What is required | Give back each of the lines below word for word, in the same order.

____ Materials provided

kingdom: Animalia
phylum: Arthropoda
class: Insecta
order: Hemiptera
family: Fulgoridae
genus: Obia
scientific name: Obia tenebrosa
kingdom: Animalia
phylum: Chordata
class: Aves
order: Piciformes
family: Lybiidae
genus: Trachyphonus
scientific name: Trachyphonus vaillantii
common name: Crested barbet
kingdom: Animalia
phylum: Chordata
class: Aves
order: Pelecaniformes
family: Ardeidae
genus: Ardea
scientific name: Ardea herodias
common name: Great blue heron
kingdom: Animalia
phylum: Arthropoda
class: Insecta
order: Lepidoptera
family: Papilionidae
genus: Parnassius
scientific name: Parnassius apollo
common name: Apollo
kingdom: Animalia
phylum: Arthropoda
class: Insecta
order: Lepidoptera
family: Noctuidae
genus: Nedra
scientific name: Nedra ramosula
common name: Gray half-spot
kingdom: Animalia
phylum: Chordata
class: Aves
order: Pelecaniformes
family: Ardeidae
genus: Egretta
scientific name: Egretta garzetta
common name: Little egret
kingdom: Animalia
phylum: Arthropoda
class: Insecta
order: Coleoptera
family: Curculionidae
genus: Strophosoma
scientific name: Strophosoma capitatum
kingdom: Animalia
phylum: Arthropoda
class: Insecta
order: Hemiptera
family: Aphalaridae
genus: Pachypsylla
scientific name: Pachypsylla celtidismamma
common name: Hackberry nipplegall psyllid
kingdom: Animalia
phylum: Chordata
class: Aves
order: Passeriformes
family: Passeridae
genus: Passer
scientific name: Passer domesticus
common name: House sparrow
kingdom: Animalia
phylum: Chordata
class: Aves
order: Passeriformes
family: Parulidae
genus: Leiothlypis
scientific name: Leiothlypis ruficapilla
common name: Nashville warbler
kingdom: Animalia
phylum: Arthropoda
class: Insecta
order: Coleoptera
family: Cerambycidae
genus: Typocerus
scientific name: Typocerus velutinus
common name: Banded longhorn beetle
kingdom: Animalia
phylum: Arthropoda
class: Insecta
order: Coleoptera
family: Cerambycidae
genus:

________

Exercise output |
kingdom: Animalia
phylum: Arthropoda
class: Insecta
order: Hemiptera
family: Fulgoridae
genus: Obia
scientific name: Obia tenebrosa
kingdom: Animalia
phylum: Chordata
class: Aves
order: Piciformes
family: Lybiidae
genus: Trachyphonus
scientific name: Trachyphonus vaillantii
common name: Crested barbet
kingdom: Animalia
phylum: Chordata
class: Aves
order: Pelecaniformes
family: Ardeidae
genus: Ardea
scientific name: Ardea herodias
common name: Great blue heron
kingdom: Animalia
phylum: Arthropoda
class: Insecta
order: Lepidoptera
family: Papilionidae
genus: Parnassius
scientific name: Parnassius apollo
common name: Apollo
kingdom: Animalia
phylum: Arthropoda
class: Insecta
order: Lepidoptera
family: Noctuidae
genus: Nedra
scientific name: Nedra ramosula
common name: Gray half-spot
kingdom: Animalia
phylum: Chordata
class: Aves
order: Pelecaniformes
family: Ardeidae
genus: Egretta
scientific name: Egretta garzetta
common name: Little egret
kingdom: Animalia
phylum: Arthropoda
class: Insecta
order: Coleoptera
family: Curculionidae
genus: Strophosoma
scientific name: Strophosoma capitatum
kingdom: Animalia
phylum: Arthropoda
class: Insecta
order: Hemiptera
family: Aphalaridae
genus: Pachypsylla
scientific name: Pachypsylla celtidismamma
common name: Hackberry nipplegall psyllid
kingdom: Animalia
phylum: Chordata
class: Aves
order: Passeriformes
family: Passeridae
genus: Passer
scientific name: Passer domesticus
common name: House sparrow
kingdom: Animalia
phylum: Chordata
class: Aves
order: Passeriformes
family: Parulidae
genus: Leiothlypis
scientific name: Leiothlypis ruficapilla
common name: Nashville warbler
kingdom: Animalia
phylum: Arthropoda
class: Insecta
order: Coleoptera
family: Cerambycidae
genus: Typocerus
scientific name: Typocerus velutinus
common name: Banded longhorn beetle
kingdom: Animalia
phylum: Arthropoda
class: Insecta
order: Coleoptera
family: Cerambycidae
genus:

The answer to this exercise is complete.